Collected data
==================================================

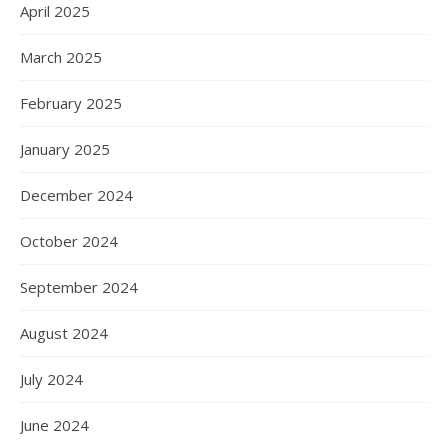
April 2025
March 2025
February 2025
January 2025
December 2024
October 2024
September 2024
August 2024
July 2024
June 2024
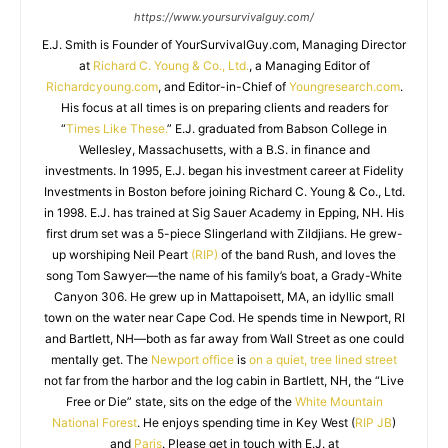
https://www.yoursurvivalguy.com/
E.J. Smith is Founder of YourSurvivalGuy.com, Managing Director
at
Richard C. Young & Co., Ltd.
, a Managing Editor of
Richardcyoung.com
, and Editor-in-Chief of
Youngresearch.com
.
His focus at all times is on preparing clients and readers for
“
Times Like These.
” E.J. graduated from Babson College in
Wellesley, Massachusetts, with a B.S. in finance and
investments. In 1995, E.J. began his investment career at Fidelity
Investments in Boston before joining Richard C. Young & Co., Ltd.
in 1998. E.J. has trained at Sig Sauer Academy in Epping, NH. His
first drum set was a 5-piece Slingerland with Zildjians. He grew-
up worshiping Neil Peart
(RIP)
of the band Rush, and loves the
song Tom Sawyer—the name of his family’s boat, a Grady-White
Canyon 306. He grew up in Mattapoisett, MA, an idyllic small
town on the water near Cape Cod. He spends time in Newport, RI
and Bartlett, NH—both as far away from Wall Street as one could
mentally get. The
Newport office
is
on a quiet, tree lined street
not far from the harbor and the log cabin in Bartlett, NH, the “Live
Free or Die” state, sits on the edge of the
White Mountain
National Forest
. He enjoys spending time in Key West (
RIP JB
)
and
Paris
. Please get in touch with E.J. at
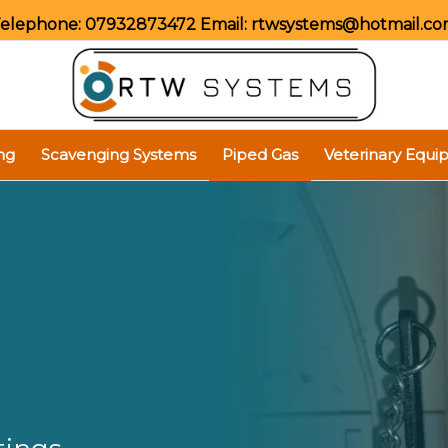
elephone:
07932873472
Email:
rtwsystems@hotmail.c
ng
Scavenging Systems
Piped Gas
Veterinary Equ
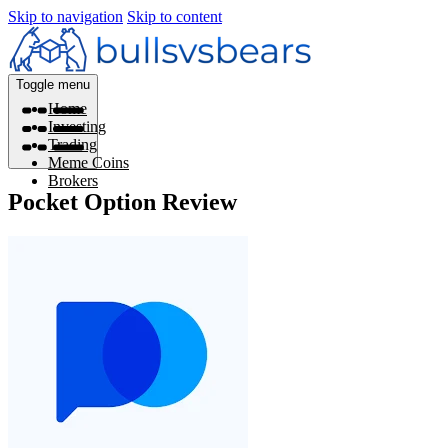
Skip to navigation
Skip to content
Toggle menu
Home
Investing
Trading
Meme Coins
Brokers
Pocket Option Review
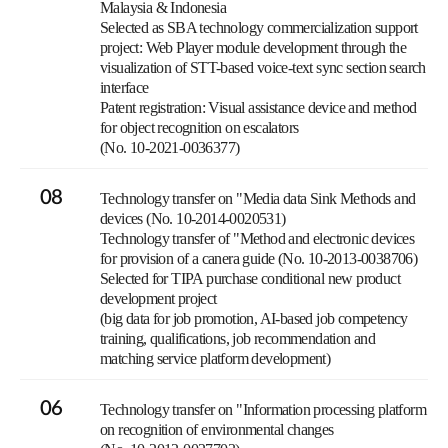
Malaysia & Indonesia
Selected as SBA technology commercialization support
project: Web Player module development through the
visualization of STT-based voice-text sync section search
interface
Patent registration: Visual assistance device and method
for object recognition on escalators
(No. 10-2021-0036377)
08
Technology transfer on "Media data Sink Methods and
devices (No. 10-2014-0020531)
Technology transfer of "Method and electronic devices
for provision of a canera guide (No. 10-2013-0038706)
Selected for TIPA purchase conditional new product
development project
(big data for job promotion, AI-based job competency
training, qualifications, job recommendation and
matching service platform development)
06
Technology transfer on "Information processing platform
on recognition of environmental changes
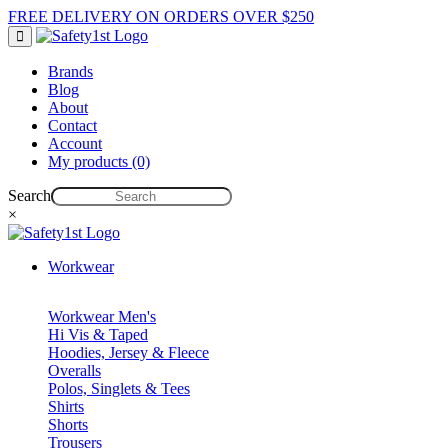
FREE DELIVERY ON ORDERS OVER $250
Brands
Blog
About
Contact
Account
My products (0)
Search
×
Workwear
Workwear Men's
Hi Vis & Taped
Hoodies, Jersey & Fleece
Overalls
Polos, Singlets & Tees
Shirts
Shorts
Trousers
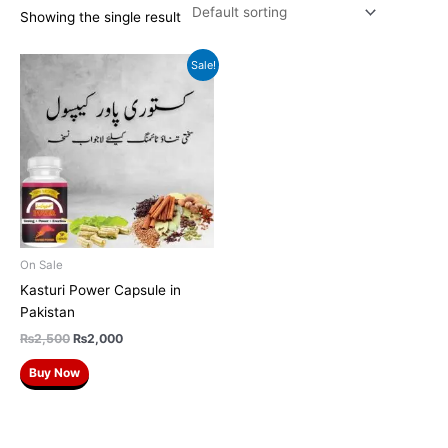
Showing the single result
Original
Current
Sale!
price
price
was:
is:
₨2,500.
₨2,000.
On Sale
Kasturi Power Capsule in
Pakistan
₨
2,500
₨
2,000
Buy Now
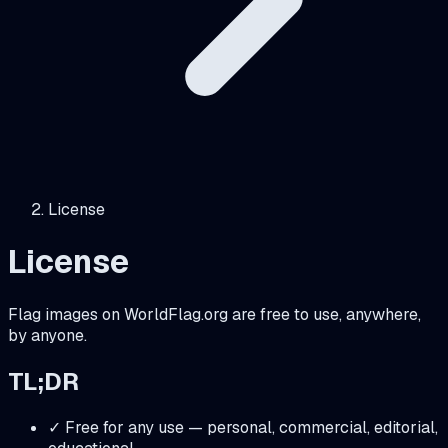
License
License
Flag images on WorldFlag.org are free to use, anywhere,
by anyone.
TL;DR
✓ Free for any use — personal, commercial, editorial,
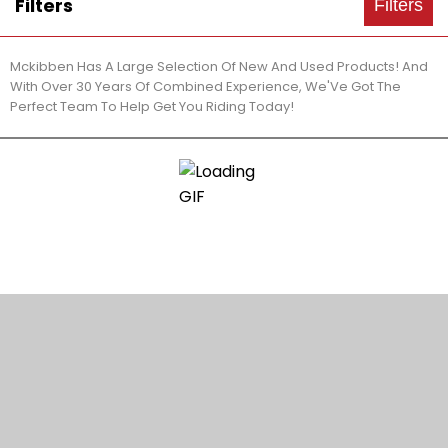
Filters
Filters
Mckibben Has A Large Selection Of New And Used Products! And
With Over 30 Years Of Combined Experience, We'Ve Got The
Perfect Team To Help Get You Riding Today!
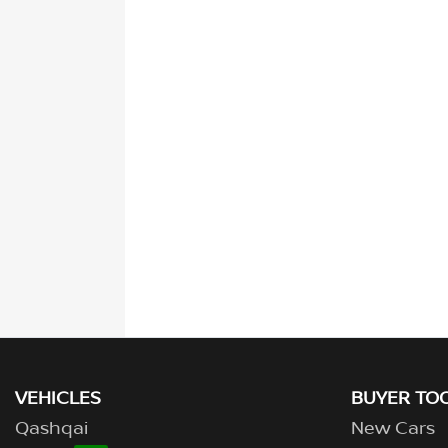
VEHICLES
BUYER TO
Qashqai
New Cars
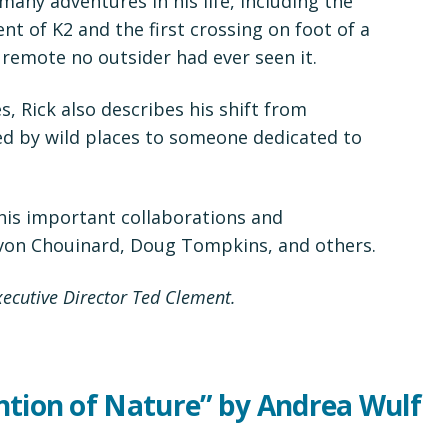
any adventures in his life, including the
nt of K2 and the first crossing on foot of a
 remote no outsider had ever seen it.
ies, Rick also describes his shift from
d by wild places to someone dedicated to
his important collaborations and
von Chouinard, Doug Tompkins, and others.
cutive Director Ted Clement.
ntion of Nature” by Andrea Wulf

==================================================

Edit the material above so that every instance of "Technology transfer" becomes "Tech transfer", with all other text left unchanged. Leave the pictures out of your answer.

Task output:
April 2025
March 2025
February 2025
January 2025
December 2024
October 2024
September 2024
August 2024
July 2024
June 2024
https://www.yoursurvivalguy.com/
E.J. Smith is Founder of YourSurvivalGuy.com, Managing Director
at
Richard C. Young & Co., Ltd.
, a Managing Editor of
Richardcyoung.com
, and Editor-in-Chief of
Youngresearch.com
.
His focus at all times is on preparing clients and readers for
“
Times Like These.
” E.J. graduated from Babson College in
Wellesley, Massachusetts, with a B.S. in finance and
investments. In 1995, E.J. began his investment career at Fidelity
Investments in Boston before joining Richard C. Young & Co., Ltd.
in 1998. E.J. has trained at Sig Sauer Academy in Epping, NH. His
first drum set was a 5-piece Slingerland with Zildjians. He grew-
up worshiping Neil Peart
(RIP)
of the band Rush, and loves the
song Tom Sawyer—the name of his family’s boat, a Grady-White
Canyon 306. He grew up in Mattapoisett, MA, an idyllic small
town on the water near Cape Cod. He spends time in Newport, RI
and Bartlett, NH—both as far away from Wall Street as one could
mentally get. The
Newport office
is
on a quiet, tree lined street
not far from the harbor and the log cabin in Bartlett, NH, the “Live
Free or Die” state, sits on the edge of the
White Mountain
National Forest
. He enjoys spending time in Key West (
RIP JB
)
and
Paris
. Please get in touch with E.J. at
elephone:
07932873472
Email:
rtwsystems@hotmail.c
ng
Scavenging Systems
Piped Gas
Veterinary Equ
Skip to navigation
Skip to content
Toggle menu
Home
Investing
Trading
Meme Coins
Brokers
Pocket Option Review
Malaysia & Indonesia
Selected as SBA technology commercialization support
project: Web Player module development through the
visualization of STT-based voice-text sync section search
interface
Patent registration: Visual assistance device and method
for object recognition on escalators
(No. 10-2021-0036377)
08
Tech transfer on "Media data Sink Methods and
devices (No. 10-2014-0020531)
Tech transfer of "Method and electronic devices
for provision of a canera guide (No. 10-2013-0038706)
Selected for TIPA purchase conditional new product
development project
(big data for job promotion, AI-based job competency
training, qualifications, job recommendation and
matching service platform development)
06
Tech transfer on "Information processing platform
on recognition of environmental changes
FREE DELIVERY ON ORDERS OVER $250
Brands
Blog
About
Contact
Account
My products (0)
Search
×
Workwear
Workwear Men's
Hi Vis & Taped
Hoodies, Jersey & Fleece
Overalls
Polos, Singlets & Tees
Shirts
Shorts
Trousers
Showing the single result
Original
Current
Sale!
price
price
was:
is:
₨2,500.
₨2,000.
On Sale
Kasturi Power Capsule in
Pakistan
₨
2,500
₨
2,000
Buy Now
License
License
Flag images on WorldFlag.org are free to use, anywhere,
by anyone.
TL;DR
✓ Free for any use — personal, commercial, editorial,
Filters
Filters
Mckibben Has A Large Selection Of New And Used Products! And
With Over 30 Years Of Combined Experience, We'Ve Got The
Perfect Team To Help Get You Riding Today!
VEHICLES
BUYER TO
Qashqai
New Cars
any adventures in his life, including the
nt of K2 and the first crossing on foot of a
 remote no outsider had ever seen it.
ies, Rick also describes his shift from
d by wild places to someone dedicated to
his important collaborations and
von Chouinard, Doug Tompkins, and others.
cutive Director Ted Clement.
ntion of Nature” by Andrea Wulf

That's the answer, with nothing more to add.